In Quorum, consistency will be weak when W + R <= N, but availability will be high. (This will be used generally when eventual consistency is guaranteed)
In Cassandra, there are 4 methodologies to ensure eventual consistency:
- Anti-Entropy(逆熵): the mothod used to check consistency called Merkle Tree.
- Read Repair: repair in the case that finding it's not consistent when reading data from key A and all the copies of key A.
- ONE: return a recent copy immediately, and repair in the background. (The first data you read will not be the latest one)

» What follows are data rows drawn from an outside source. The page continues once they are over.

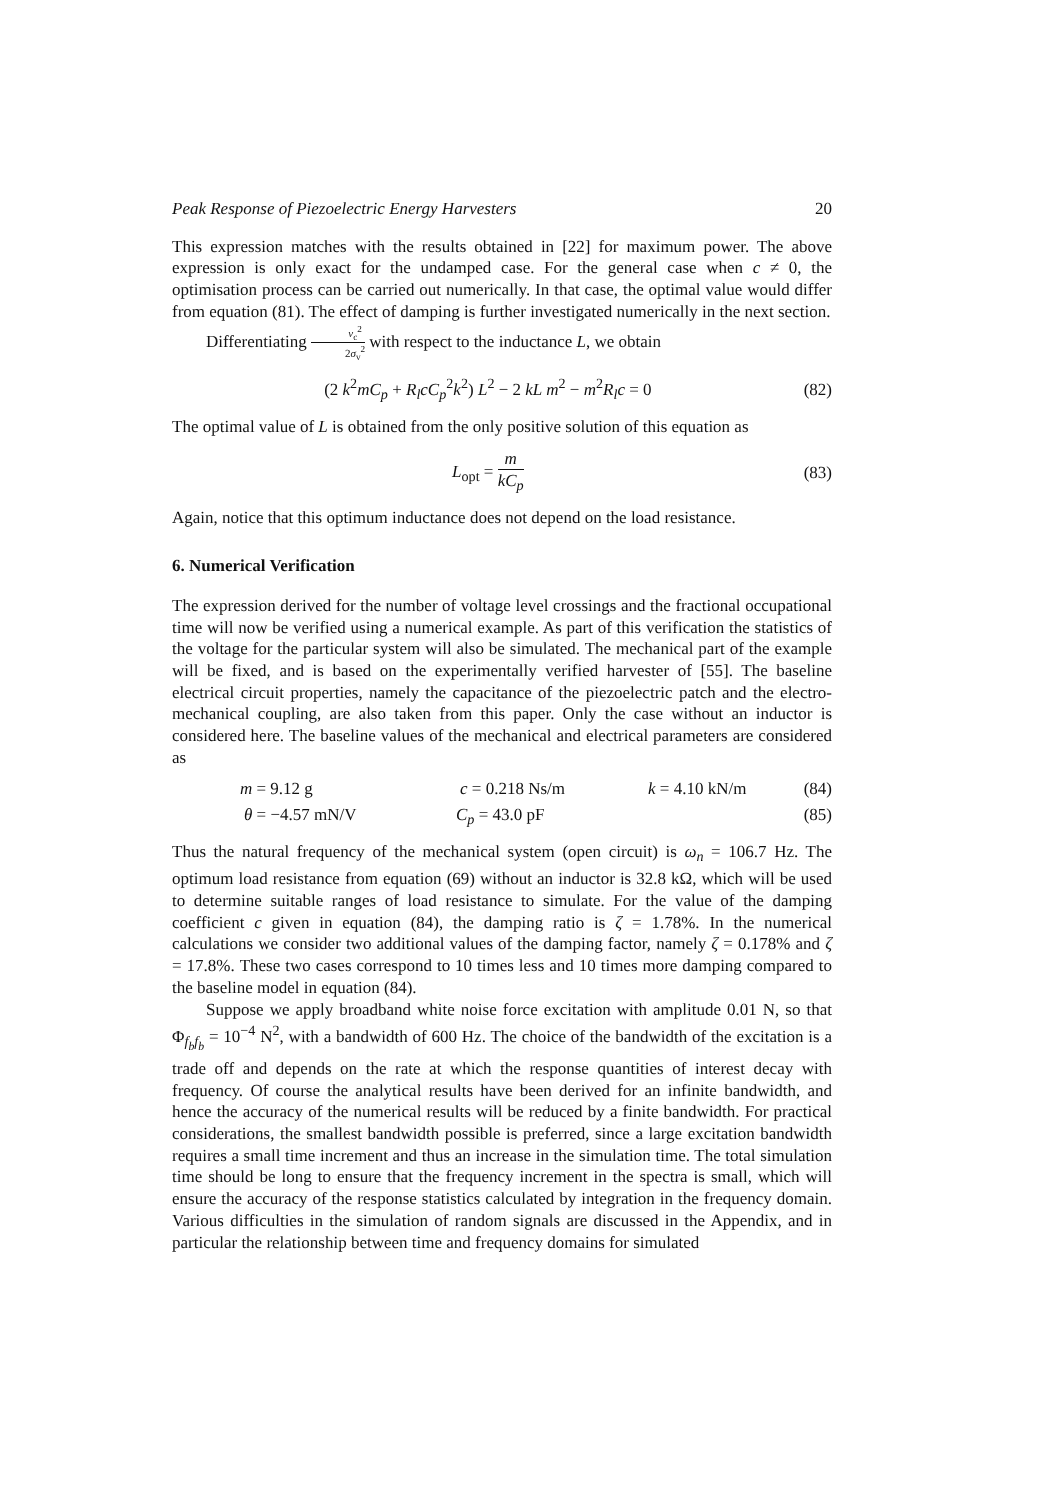Peak Response of Piezoelectric Energy Harvesters 20
This expression matches with the results obtained in [22] for maximum power. The above expression is only exact for the undamped case. For the general case when c ≠ 0, the optimisation process can be carried out numerically. In that case, the optimal value would differ from equation (81). The effect of damping is further investigated numerically in the next section.
Differentiating v<sub>c</sub><sup>2</sup> 2σ<sub>v</sub><sup>2</sup> with respect to the inductance L, we obtain
(2 k<sup>2</sup>mC<sub>p</sub> + R<sub>l</sub>cC<sub>p</sub><sup>2</sup>k<sup>2</sup>) L<sup>2</sup> − 2 kL m<sup>2</sup> − m<sup>2</sup>R<sub>l</sub>c = 0 (82)
The optimal value of L is obtained from the only positive solution of this equation as
L<sub>opt</sub> = m kC<sub>p</sub> (83)
Again, notice that this optimum inductance does not depend on the load resistance.
6. Numerical Verification
The expression derived for the number of voltage level crossings and the fractional occupational time will now be verified using a numerical example. As part of this verification the statistics of the voltage for the particular system will also be simulated. The mechanical part of the example will be fixed, and is based on the experimentally verified harvester of [55]. The baseline electrical circuit properties, namely the capacitance of the piezoelectric patch and the electro-mechanical coupling, are also taken from this paper. Only the case without an inductor is considered here. The baseline values of the mechanical and electrical parameters are considered as
m = 9.12 g c = 0.218 Ns/m k = 4.10 kN/m (84)
θ = −4.57 mN/V C<sub>p</sub> = 43.0 pF (85)
Thus the natural frequency of the mechanical system (open circuit) is ω<sub>n</sub> = 106.7 Hz. The optimum load resistance from equation (69) without an inductor is 32.8 kΩ, which will be used to determine suitable ranges of load resistance to simulate. For the value of the damping coefficient c given in equation (84), the damping ratio is ζ = 1.78%. In the numerical calculations we consider two additional values of the damping factor, namely ζ = 0.178% and ζ = 17.8%. These two cases correspond to 10 times less and 10 times more damping compared to the baseline model in equation (84).
Suppose we apply broadband white noise force excitation with amplitude 0.01 N, so that Φ<sub>f<sub>b</sub>f<sub>b</sub></sub> = 10<sup>−4</sup> N<sup>2</sup>, with a bandwidth of 600 Hz. The choice of the bandwidth of the excitation is a trade off and depends on the rate at which the response quantities of interest decay with frequency. Of course the analytical results have been derived for an infinite bandwidth, and hence the accuracy of the numerical results will be reduced by a finite bandwidth. For practical considerations, the smallest bandwidth possible is preferred, since a large excitation bandwidth requires a small time increment and thus an increase in the simulation time. The total simulation time should be long to ensure that the frequency increment in the spectra is small, which will ensure the accuracy of the response statistics calculated by integration in the frequency domain. Various difficulties in the simulation of random signals are discussed in the Appendix, and in particular the relationship between time and frequency domains for simulated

- QUORUM: return a copy when there is no problems after checking more than half of all copies, and check remaining copies and repair if necessary in the background.
- ALL: return a copy when there is no problems after checking all.
- Hinted Handoff(提示提交): write to a relay node when the target is offline, and the relay node will wait for the target to complete writing.
- Distributed Delete: Cassandra will sign a hint to the object which is deleted by other nodes, and this object will be collected when doing Garbage Collect at the fixed time.